Consider using click-and-collect options when possible.
If the retailer allows you to specify delivery-time windows, consider doing so to avoid having packages sit outside for extended periods.
These steps may sound basic, but they are by no means a given: Fewer than half of Americans consider the timing of deliveries, less than a third have a doorbell camera, and nearly one-fifth take no precautions to prevent package theft, according to the research.
Tech vendors are stepping up to help. One example is
Arrive AI, which develops smart mailboxes for last-mile delivery and pickup. The company says its Mailbox-as-a-Service (MaaS) platform will revolutionize the last mile by building a network of parcel-storage boxes that can be accessed by people, drones, or robots.
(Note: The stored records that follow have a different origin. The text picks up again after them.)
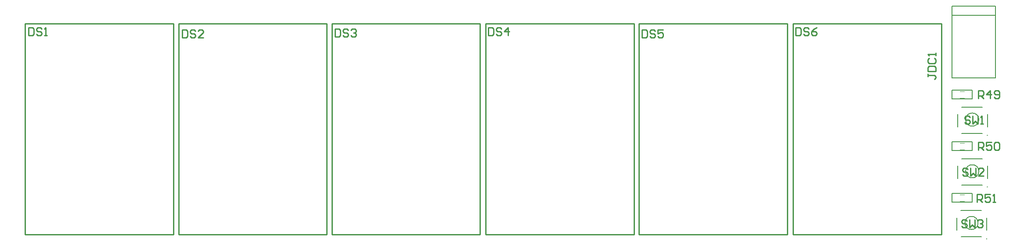
<source format=gto>
G04*
G04 #@! TF.GenerationSoftware,Altium Limited,Altium Designer,18.0.7 (293)*
G04*
G04 Layer_Color=65535*
%FSTAX24Y24*%
%MOIN*%
G70*
G01*
G75*
%ADD10C,0.0060*%
%ADD11C,0.0100*%
%ADD12C,0.0040*%
%ADD13C,0.0050*%
%ADD14C,0.0070*%
D10*
X073069Y042802D02*
G03*
X073069Y042802I-0005J0D01*
G01*
Y038865D02*
G03*
X073069Y038865I-0005J0D01*
G01*
X07301Y034928D02*
G03*
X07301Y034928I-0005J0D01*
G01*
X071769Y043752D02*
X073319D01*
X073719Y042252D02*
Y043202D01*
X071779Y041752D02*
X073319D01*
X071469Y042252D02*
Y043202D01*
X071769Y039815D02*
X073319D01*
X073719Y038315D02*
Y039265D01*
X071779Y037815D02*
X073319D01*
X071469Y038315D02*
Y039265D01*
X07171Y035878D02*
X07326D01*
X07366Y034378D02*
Y035328D01*
X07172Y033878D02*
X07326D01*
X07141Y034378D02*
Y035328D01*
D11*
X047282Y034059D02*
Y050109D01*
X058532Y034059D02*
Y050109D01*
X047282Y034059D02*
X058532D01*
X047282Y050109D02*
X058532D01*
X046897Y034059D02*
Y050109D01*
X035647Y034059D02*
Y050109D01*
X046897D01*
X035647Y034059D02*
X046897D01*
X023962Y050109D02*
X035212D01*
X023962Y034059D02*
X035212D01*
Y050109D01*
X023962Y034059D02*
Y050109D01*
X023578Y034059D02*
Y050109D01*
X012328Y034059D02*
Y050109D01*
X023578D01*
X012328Y034059D02*
X023578D01*
X058967D02*
X070217D01*
X058967Y050109D02*
X070217D01*
X058967Y034059D02*
Y050109D01*
X070217Y034059D02*
Y050109D01*
X011918Y034059D02*
Y050109D01*
X000668Y034059D02*
Y050109D01*
X011918D01*
X000668Y034059D02*
X011918D01*
X072179Y035094D02*
X072079Y035194D01*
X071879D01*
X071779Y035094D01*
Y034994D01*
X071879Y034894D01*
X072079D01*
X072179Y034794D01*
Y034694D01*
X072079Y034594D01*
X071879D01*
X071779Y034694D01*
X072379Y035194D02*
Y034594D01*
X072579Y034794D01*
X072779Y034594D01*
Y035194D01*
X072979Y035094D02*
X073079Y035194D01*
X073279D01*
X073378Y035094D01*
Y034994D01*
X073279Y034894D01*
X073179D01*
X073279D01*
X073378Y034794D01*
Y034694D01*
X073279Y034594D01*
X073079D01*
X072979Y034694D01*
X072238Y039031D02*
X072138Y039131D01*
X071938D01*
X071838Y039031D01*
Y038931D01*
X071938Y038831D01*
X072138D01*
X072238Y038731D01*
Y038631D01*
X072138Y038531D01*
X071938D01*
X071838Y038631D01*
X072438Y039131D02*
Y038531D01*
X072638Y038731D01*
X072838Y038531D01*
Y039131D01*
X073438Y038531D02*
X073038D01*
X073438Y038931D01*
Y039031D01*
X073338Y039131D01*
X073138D01*
X073038Y039031D01*
X072397Y042968D02*
X072297Y043068D01*
X072097D01*
X071997Y042968D01*
Y042868D01*
X072097Y042768D01*
X072297D01*
X072397Y042668D01*
Y042568D01*
X072297Y042468D01*
X072097D01*
X071997Y042568D01*
X072597Y043068D02*
Y042468D01*
X072797Y042668D01*
X072997Y042468D01*
Y043068D01*
X073197Y042468D02*
X073397D01*
X073297D01*
Y043068D01*
X073197Y042968D01*
X072922Y036531D02*
Y037131D01*
X073222D01*
X073322Y037031D01*
Y036831D01*
X073222Y036731D01*
X072922D01*
X073122D02*
X073322Y036531D01*
X073922Y037131D02*
X073522D01*
Y036831D01*
X073722Y036931D01*
X073822D01*
X073922Y036831D01*
Y036631D01*
X073822Y036531D01*
X073622D01*
X073522Y036631D01*
X074122Y036531D02*
X074322D01*
X074222D01*
Y037131D01*
X074122Y037031D01*
X073019Y040468D02*
Y041068D01*
X073319D01*
X073419Y040968D01*
Y040768D01*
X073319Y040668D01*
X073019D01*
X073219D02*
X073419Y040468D01*
X074019Y041068D02*
X073619D01*
Y040768D01*
X073819Y040868D01*
X073919D01*
X074019Y040768D01*
Y040568D01*
X073919Y040468D01*
X073719D01*
X073619Y040568D01*
X074219Y040968D02*
X074319Y041068D01*
X074519D01*
X074619Y040968D01*
Y040568D01*
X074519Y040468D01*
X074319D01*
X074219Y040568D01*
Y040968D01*
X073019Y044405D02*
Y045005D01*
X073319D01*
X073419Y044905D01*
Y044705D01*
X073319Y044605D01*
X073019D01*
X073219D02*
X073419Y044405D01*
X073919D02*
Y045005D01*
X073619Y044705D01*
X074019D01*
X074219Y044505D02*
X074319Y044405D01*
X074519D01*
X074619Y044505D01*
Y044905D01*
X074519Y045005D01*
X074319D01*
X074219Y044905D01*
Y044805D01*
X074319Y044705D01*
X074619D01*
X069188Y04627D02*
Y04607D01*
Y04617D01*
X069688D01*
X069788Y04607D01*
Y04597D01*
X069688Y04587D01*
X069188Y04647D02*
X069788D01*
Y04677D01*
X069688Y04687D01*
X069288D01*
X069188Y04677D01*
Y04647D01*
X069288Y04747D02*
X069188Y04737D01*
Y04717D01*
X069288Y04707D01*
X069688D01*
X069788Y04717D01*
Y04737D01*
X069688Y04747D01*
X069788Y04767D02*
Y04787D01*
Y04777D01*
X069188D01*
X069288Y04767D01*
X059167Y049803D02*
Y049203D01*
X059467D01*
X059567Y049303D01*
Y049703D01*
X059467Y049803D01*
X059167D01*
X060167Y049703D02*
X060067Y049803D01*
X059867D01*
X059767Y049703D01*
Y049603D01*
X059867Y049503D01*
X060067D01*
X060167Y049403D01*
Y049303D01*
X060067Y049203D01*
X059867D01*
X059767Y049303D01*
X060767Y049803D02*
X060567Y049703D01*
X060367Y049503D01*
Y049303D01*
X060467Y049203D01*
X060667D01*
X060767Y049303D01*
Y049403D01*
X060667Y049503D01*
X060367D01*
X047497Y049653D02*
Y049053D01*
X047797D01*
X047897Y049153D01*
Y049553D01*
X047797Y049653D01*
X047497D01*
X048497Y049553D02*
X048397Y049653D01*
X048197D01*
X048097Y049553D01*
Y049453D01*
X048197Y049353D01*
X048397D01*
X048497Y049253D01*
Y049153D01*
X048397Y049053D01*
X048197D01*
X048097Y049153D01*
X049097Y049653D02*
X048697D01*
Y049353D01*
X048897Y049453D01*
X048997D01*
X049097Y049353D01*
Y049153D01*
X048997Y049053D01*
X048797D01*
X048697Y049153D01*
X035828Y049803D02*
Y049203D01*
X036127D01*
X036227Y049303D01*
Y049703D01*
X036127Y049803D01*
X035828D01*
X036827Y049703D02*
X036727Y049803D01*
X036527D01*
X036427Y049703D01*
Y049603D01*
X036527Y049503D01*
X036727D01*
X036827Y049403D01*
Y049303D01*
X036727Y049203D01*
X036527D01*
X036427Y049303D01*
X037327Y049203D02*
Y049803D01*
X037027Y049503D01*
X037427D01*
X024208Y049703D02*
Y049103D01*
X024508D01*
X024608Y049203D01*
Y049603D01*
X024508Y049703D01*
X024208D01*
X025207Y049603D02*
X025107Y049703D01*
X024907D01*
X024807Y049603D01*
Y049503D01*
X024907Y049403D01*
X025107D01*
X025207Y049303D01*
Y049203D01*
X025107Y049103D01*
X024907D01*
X024807Y049203D01*
X025407Y049603D02*
X025507Y049703D01*
X025707D01*
X025807Y049603D01*
Y049503D01*
X025707Y049403D01*
X025607D01*
X025707D01*
X025807Y049303D01*
Y049203D01*
X025707Y049103D01*
X025507D01*
X025407Y049203D01*
X012588Y049653D02*
Y049053D01*
X012888D01*
X012988Y049153D01*
Y049553D01*
X012888Y049653D01*
X012588D01*
X013587Y049553D02*
X013488Y049653D01*
X013288D01*
X013188Y049553D01*
Y049453D01*
X013288Y049353D01*
X013488D01*
X013587Y049253D01*
Y049153D01*
X013488Y049053D01*
X013288D01*
X013188Y049153D01*
X014187Y049053D02*
X013787D01*
X014187Y049453D01*
Y049553D01*
X014087Y049653D01*
X013887D01*
X013787Y049553D01*
X000918Y049803D02*
Y049203D01*
X001218D01*
X001318Y049303D01*
Y049703D01*
X001218Y049803D01*
X000918D01*
X001918Y049703D02*
X001818Y049803D01*
X001618D01*
X001518Y049703D01*
Y049603D01*
X001618Y049503D01*
X001818D01*
X001918Y049403D01*
Y049303D01*
X001818Y049203D01*
X001618D01*
X001518Y049303D01*
X002118Y049203D02*
X002317D01*
X002218D01*
Y049803D01*
X002118Y049703D01*
D12*
X071624Y040518D02*
X071964D01*
X071624Y041018D02*
X071964D01*
X071624Y044455D02*
X071964D01*
X071624Y044955D02*
X071964D01*
X071624Y037081D02*
X071964D01*
X071624Y036581D02*
X071964D01*
D13*
X071034Y041108D02*
X072564D01*
X071034Y040438D02*
Y041108D01*
Y040438D02*
X072564D01*
Y041108D01*
X071034Y045045D02*
X072564D01*
X071034Y044375D02*
Y045045D01*
Y044375D02*
X072564D01*
Y045045D01*
X072564Y036501D02*
Y037171D01*
X071034Y036501D02*
X072564D01*
X071034D02*
Y037171D01*
X072564D01*
D14*
X073709Y041602D02*
X073719Y041612D01*
X073709Y037665D02*
X073719Y037675D01*
X07365Y033728D02*
X07366Y033738D01*
X071035Y050745D02*
X074335D01*
X071035Y045995D02*
Y051445D01*
X074335Y045995D02*
Y051445D01*
X071035Y045995D02*
X074335D01*
X071035Y051445D02*
X074335D01*
M02*

</source>
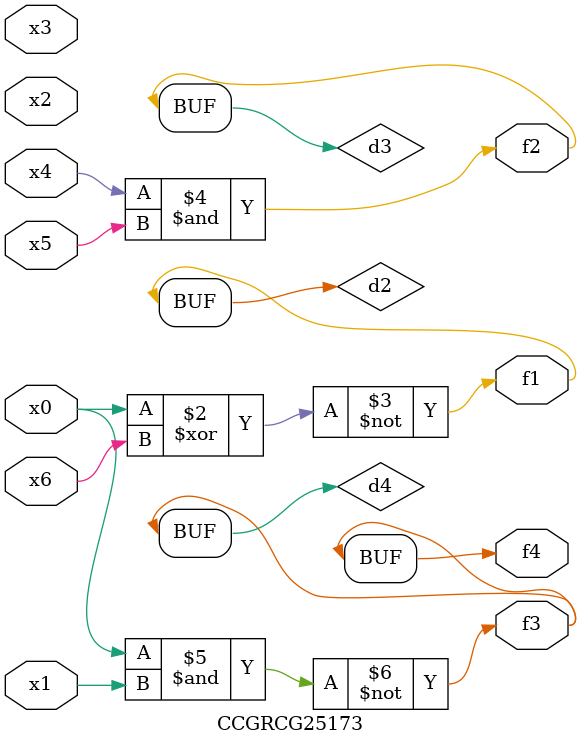
<source format=v>
module CCGRCG25173(
	input x0, x1, x2, x3, x4, x5, x6,
	output f1, f2, f3, f4
);

	wire d1, d2, d3, d4;

	nor (d1, x0);
	xnor (d2, x0, x6);
	and (d3, x4, x5);
	nand (d4, x0, x1);
	assign f1 = d2;
	assign f2 = d3;
	assign f3 = d4;
	assign f4 = d4;
endmodule

</source>
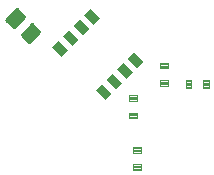
<source format=gtp>
G75*
%MOIN*%
%OFA0B0*%
%FSLAX25Y25*%
%IPPOS*%
%LPD*%
%AMOC8*
5,1,8,0,0,1.08239X$1,22.5*
%
%ADD10R,0.04500X0.03000*%
%ADD11C,0.00906*%
%ADD12C,0.00472*%
D10*
G36*
X0067662Y0082755D02*
X0070843Y0079574D01*
X0068722Y0077453D01*
X0065541Y0080634D01*
X0067662Y0082755D01*
G37*
G36*
X0071198Y0086291D02*
X0074379Y0083110D01*
X0072258Y0080989D01*
X0069077Y0084170D01*
X0071198Y0086291D01*
G37*
G36*
X0074733Y0089826D02*
X0077914Y0086645D01*
X0075793Y0084524D01*
X0072612Y0087705D01*
X0074733Y0089826D01*
G37*
G36*
X0078269Y0093362D02*
X0081450Y0090181D01*
X0079329Y0088060D01*
X0076148Y0091241D01*
X0078269Y0093362D01*
G37*
G36*
X0092764Y0078866D02*
X0095945Y0075685D01*
X0093824Y0073564D01*
X0090643Y0076745D01*
X0092764Y0078866D01*
G37*
G36*
X0089229Y0075331D02*
X0092410Y0072150D01*
X0090289Y0070029D01*
X0087108Y0073210D01*
X0089229Y0075331D01*
G37*
G36*
X0085693Y0071795D02*
X0088874Y0068614D01*
X0086753Y0066493D01*
X0083572Y0069674D01*
X0085693Y0071795D01*
G37*
G36*
X0082158Y0068260D02*
X0085339Y0065079D01*
X0083218Y0062958D01*
X0080037Y0066139D01*
X0082158Y0068260D01*
G37*
D11*
X0061240Y0085592D02*
X0057845Y0082197D01*
X0055284Y0084758D01*
X0058679Y0088153D01*
X0061240Y0085592D01*
X0058750Y0083102D02*
X0056940Y0083102D01*
X0056035Y0084007D02*
X0059655Y0084007D01*
X0060560Y0084912D02*
X0055438Y0084912D01*
X0056343Y0085817D02*
X0061015Y0085817D01*
X0060110Y0086722D02*
X0057248Y0086722D01*
X0058153Y0087627D02*
X0059205Y0087627D01*
X0056229Y0090603D02*
X0052834Y0087208D01*
X0050273Y0089769D01*
X0053668Y0093164D01*
X0056229Y0090603D01*
X0053739Y0088113D02*
X0051929Y0088113D01*
X0051024Y0089018D02*
X0054644Y0089018D01*
X0055549Y0089923D02*
X0050427Y0089923D01*
X0051332Y0090828D02*
X0056004Y0090828D01*
X0055099Y0091733D02*
X0052237Y0091733D01*
X0053142Y0092638D02*
X0054194Y0092638D01*
D12*
X0090994Y0064608D02*
X0090994Y0062718D01*
X0090994Y0064608D02*
X0093672Y0064608D01*
X0093672Y0062718D01*
X0090994Y0062718D01*
X0090994Y0063189D02*
X0093672Y0063189D01*
X0093672Y0063660D02*
X0090994Y0063660D01*
X0090994Y0064131D02*
X0093672Y0064131D01*
X0093672Y0064602D02*
X0090994Y0064602D01*
X0090994Y0058782D02*
X0090994Y0056892D01*
X0090994Y0058782D02*
X0093672Y0058782D01*
X0093672Y0056892D01*
X0090994Y0056892D01*
X0090994Y0057363D02*
X0093672Y0057363D01*
X0093672Y0057834D02*
X0090994Y0057834D01*
X0090994Y0058305D02*
X0093672Y0058305D01*
X0093672Y0058776D02*
X0090994Y0058776D01*
X0101494Y0067692D02*
X0101494Y0069582D01*
X0104172Y0069582D01*
X0104172Y0067692D01*
X0101494Y0067692D01*
X0101494Y0068163D02*
X0104172Y0068163D01*
X0104172Y0068634D02*
X0101494Y0068634D01*
X0101494Y0069105D02*
X0104172Y0069105D01*
X0104172Y0069576D02*
X0101494Y0069576D01*
X0101494Y0073518D02*
X0101494Y0075408D01*
X0104172Y0075408D01*
X0104172Y0073518D01*
X0101494Y0073518D01*
X0101494Y0073989D02*
X0104172Y0073989D01*
X0104172Y0074460D02*
X0101494Y0074460D01*
X0101494Y0074931D02*
X0104172Y0074931D01*
X0104172Y0075402D02*
X0101494Y0075402D01*
X0109975Y0066911D02*
X0111865Y0066911D01*
X0109975Y0066911D02*
X0109975Y0069589D01*
X0111865Y0069589D01*
X0111865Y0066911D01*
X0111865Y0067382D02*
X0109975Y0067382D01*
X0109975Y0067853D02*
X0111865Y0067853D01*
X0111865Y0068324D02*
X0109975Y0068324D01*
X0109975Y0068795D02*
X0111865Y0068795D01*
X0111865Y0069266D02*
X0109975Y0069266D01*
X0115802Y0066911D02*
X0117692Y0066911D01*
X0115802Y0066911D02*
X0115802Y0069589D01*
X0117692Y0069589D01*
X0117692Y0066911D01*
X0117692Y0067382D02*
X0115802Y0067382D01*
X0115802Y0067853D02*
X0117692Y0067853D01*
X0117692Y0068324D02*
X0115802Y0068324D01*
X0115802Y0068795D02*
X0117692Y0068795D01*
X0117692Y0069266D02*
X0115802Y0069266D01*
X0092594Y0047308D02*
X0092594Y0045418D01*
X0092594Y0047308D02*
X0095272Y0047308D01*
X0095272Y0045418D01*
X0092594Y0045418D01*
X0092594Y0045889D02*
X0095272Y0045889D01*
X0095272Y0046360D02*
X0092594Y0046360D01*
X0092594Y0046831D02*
X0095272Y0046831D01*
X0095272Y0047302D02*
X0092594Y0047302D01*
X0092594Y0041482D02*
X0092594Y0039592D01*
X0092594Y0041482D02*
X0095272Y0041482D01*
X0095272Y0039592D01*
X0092594Y0039592D01*
X0092594Y0040063D02*
X0095272Y0040063D01*
X0095272Y0040534D02*
X0092594Y0040534D01*
X0092594Y0041005D02*
X0095272Y0041005D01*
X0095272Y0041476D02*
X0092594Y0041476D01*
M02*

</source>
In a nutshell: Packages are placed into a weatherproof box via drone, robot, driverless carrier, or traditional delivery method—and no one other than the rightful owner can access it.
Although the platform is still in development, the company already offers solutions for business clients looking to secure high-value deliveries and sensitive shipments. The health-care industry is one example: Arrive AI offers secure drone delivery of medical supplies, prescriptions, lab samples, and the like to hospitals and other health-care facilities. The platform provides real-time tracking, chain-of-custody controls, and theft-prevention features. Arrive is conducting short-term deployments between logistics companies and health-care partners now, according to a company spokesperson.
The MaaS solution has a pretty high cool factor. And the common-sense best practices just seem like solid advice. Maybe combining both is the key to a more secure last mile—during peak shipping season and throughout the year as well.